Tuesday, February 20, 2007

Commercial speech conference: the basic debate over equalizing protection

Here, maybe less of a debate, since the speakers were largely critical of Central Hudson.

Conrad Shumadine, member, Wilcox & Savage, Commercial Speech: The Illusory Search for Absolutes. Shumadine argued for greater parity between commercial and political speech; if we trust our citizens to make political decisions based on free, robust and wide-open dissemination of information, we should trust them to make commercial decisions. (Or maybe there are situations in which we trust the government and others in which we don’t.)

Shumadine argued Edge Broadcasting -- lottery broadcasting across state lines -- and believes that the rules the Court applies are standardless and certainly not empirically based, a proposition with which I’d have to agree.

Question: what is useful information? Answer: information is inherently useful. Ignorance is never better than knowledge. (Does image advertising decrease ignorance, or just rearrange it? Is “Coke is it” informational? Is a statement by an actor that “playing the lottery is fun” informational?) The marketplace will take care of things like offensive lawyer advertising.

Bruce Johnson, partner, Davis, Wright, Tremaine, Amendment XXVIII? Defending Corporate Speech Rights. He’s a victim of commercial speech overregulation, from New York’s new attorney advertising rules – all lawyer websites must say “advertisement; results may vary.” From now on, his website biography says: results may vary. What does that mean? It’s characteristic of commercial speech regulation in being overzealous and somewhat useless.

This standardless system is ripe for abuse by ideologues. As Kozinski and Banner wrote, liberals mistrust commercial speech because it’s commercial; conservatives mistrust speech because it’s speech. This political valence is the enemy of consistent decisions.

Nike v. Kasky highlights all the doctrine’s problems, especially the dangers of moving speech beyond a transaction-oriented definition. (My own opinion is that the California Supreme Court applied current doctrine correctly in Kasky, and that the letters to athletic directors were uncomplicatedly commercial speech, even “transaction-oriented” speech.) California’s former consumer protection law allowed lawsuits without any harm, and business groups accused lawyers of creating shakedown systems. Marc Kasky wasn’t one of those, but he didn’t like corporations or free trade much. He’d never bought a Nike shoe and never would. The First Amendment bar ignored the case at the state level; the regular press ignored the case until the California Supreme Court decided it.

Notably, the four judges in the majority were the ones who regularly vote for the press in typical First Amendment cases, and the three dissenters were the ones who are least likely to accept average First Amendment arguments. Politics was very important here.

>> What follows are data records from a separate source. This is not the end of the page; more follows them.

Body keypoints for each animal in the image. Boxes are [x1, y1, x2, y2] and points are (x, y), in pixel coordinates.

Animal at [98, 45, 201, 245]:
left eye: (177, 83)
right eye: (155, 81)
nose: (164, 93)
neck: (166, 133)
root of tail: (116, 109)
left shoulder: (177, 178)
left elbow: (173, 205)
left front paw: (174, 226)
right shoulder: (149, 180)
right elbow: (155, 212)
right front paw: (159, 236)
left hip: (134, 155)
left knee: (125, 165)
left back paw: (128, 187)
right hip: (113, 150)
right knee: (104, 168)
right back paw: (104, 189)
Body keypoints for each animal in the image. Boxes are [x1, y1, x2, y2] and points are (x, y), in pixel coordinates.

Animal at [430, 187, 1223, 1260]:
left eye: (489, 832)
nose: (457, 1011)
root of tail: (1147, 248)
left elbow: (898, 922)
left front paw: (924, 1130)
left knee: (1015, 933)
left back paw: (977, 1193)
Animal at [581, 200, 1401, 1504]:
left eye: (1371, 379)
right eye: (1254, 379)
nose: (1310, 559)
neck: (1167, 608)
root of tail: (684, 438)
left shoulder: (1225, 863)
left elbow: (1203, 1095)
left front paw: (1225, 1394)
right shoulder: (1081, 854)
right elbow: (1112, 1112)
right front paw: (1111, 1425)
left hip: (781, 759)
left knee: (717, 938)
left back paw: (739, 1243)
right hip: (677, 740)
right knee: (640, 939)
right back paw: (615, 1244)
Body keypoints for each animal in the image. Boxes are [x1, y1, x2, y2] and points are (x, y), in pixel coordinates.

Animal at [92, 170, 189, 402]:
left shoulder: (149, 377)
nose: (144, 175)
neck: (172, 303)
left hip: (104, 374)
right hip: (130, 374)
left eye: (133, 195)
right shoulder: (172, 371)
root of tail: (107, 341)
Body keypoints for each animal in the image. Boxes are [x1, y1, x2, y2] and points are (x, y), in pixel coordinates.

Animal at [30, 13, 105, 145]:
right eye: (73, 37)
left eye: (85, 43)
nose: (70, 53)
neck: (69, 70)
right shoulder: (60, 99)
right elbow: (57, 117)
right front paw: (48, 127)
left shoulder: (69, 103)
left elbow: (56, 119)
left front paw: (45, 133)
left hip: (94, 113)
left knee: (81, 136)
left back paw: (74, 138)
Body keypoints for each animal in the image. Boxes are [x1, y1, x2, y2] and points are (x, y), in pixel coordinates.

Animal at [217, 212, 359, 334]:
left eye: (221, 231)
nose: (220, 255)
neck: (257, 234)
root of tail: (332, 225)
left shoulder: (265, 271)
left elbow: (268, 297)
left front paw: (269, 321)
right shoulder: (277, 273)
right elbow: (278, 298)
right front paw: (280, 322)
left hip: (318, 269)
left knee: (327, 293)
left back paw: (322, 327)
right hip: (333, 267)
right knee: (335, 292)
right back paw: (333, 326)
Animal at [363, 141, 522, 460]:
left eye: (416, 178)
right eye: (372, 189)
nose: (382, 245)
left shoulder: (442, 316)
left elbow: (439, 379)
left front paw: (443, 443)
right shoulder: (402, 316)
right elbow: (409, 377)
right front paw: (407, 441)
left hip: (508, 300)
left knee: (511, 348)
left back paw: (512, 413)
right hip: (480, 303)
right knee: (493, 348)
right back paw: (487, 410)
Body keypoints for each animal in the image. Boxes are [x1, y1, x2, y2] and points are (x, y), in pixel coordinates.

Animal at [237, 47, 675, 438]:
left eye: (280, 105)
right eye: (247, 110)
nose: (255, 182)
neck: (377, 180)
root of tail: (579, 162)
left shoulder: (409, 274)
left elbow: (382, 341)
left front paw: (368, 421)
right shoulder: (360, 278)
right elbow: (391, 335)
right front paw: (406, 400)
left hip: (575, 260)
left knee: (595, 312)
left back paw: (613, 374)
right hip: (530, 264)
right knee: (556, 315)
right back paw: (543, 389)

Johnson finds the California Supreme Court’s test for commercial speech to be a significant expansion of previous tests. He was surprised that SCOTUS dismissed the case as improvidently granted, because that leaves this test in place. There were more than 30 amicus briefs submitted, including one from reclaimdemocracy.org, which typifies the ideological problems in every non-transactional commercial speech regulation these days. This group believes in a constitutional amendment that would protect only living human beings, so corporations would have no constitutional rights. The state Democratic party in Washington has adopted this as part of its platform, as have some California municipalities.

But corporations include entities like Harvard College and the Washington Post. Also, speech by corporations comes from some human. Corporations don’t speak; people speak. Just like guns. If we use the Nike “commercial purpose” test, then any corporation can be found to be engaged in commercial speech at any time and its speech can be suppressed. (Caveat: under Kasky, this is only true if the speech is false or misleading. There’s no First Amendment interest in speaking falsely, though of course issues of burden of proof and chilling speech loom quite large.) Government should not be in the business of deciding that a business is too large to have a voice in public debates. And the public has an interest in receiving businesses’ ideas.

(I remember reading Kasky’s brief in opposition to cert and thinking that (a) the arguments about the vehicle defects that made this a poor cert candidate were entirely correct and (b) the arguments about the vehicle defects were unlikely to prevent the Court from taking such a sexy First Amendment case. As it turns out, I was right on both counts – not something that’s so common that I can afford to keep silent!)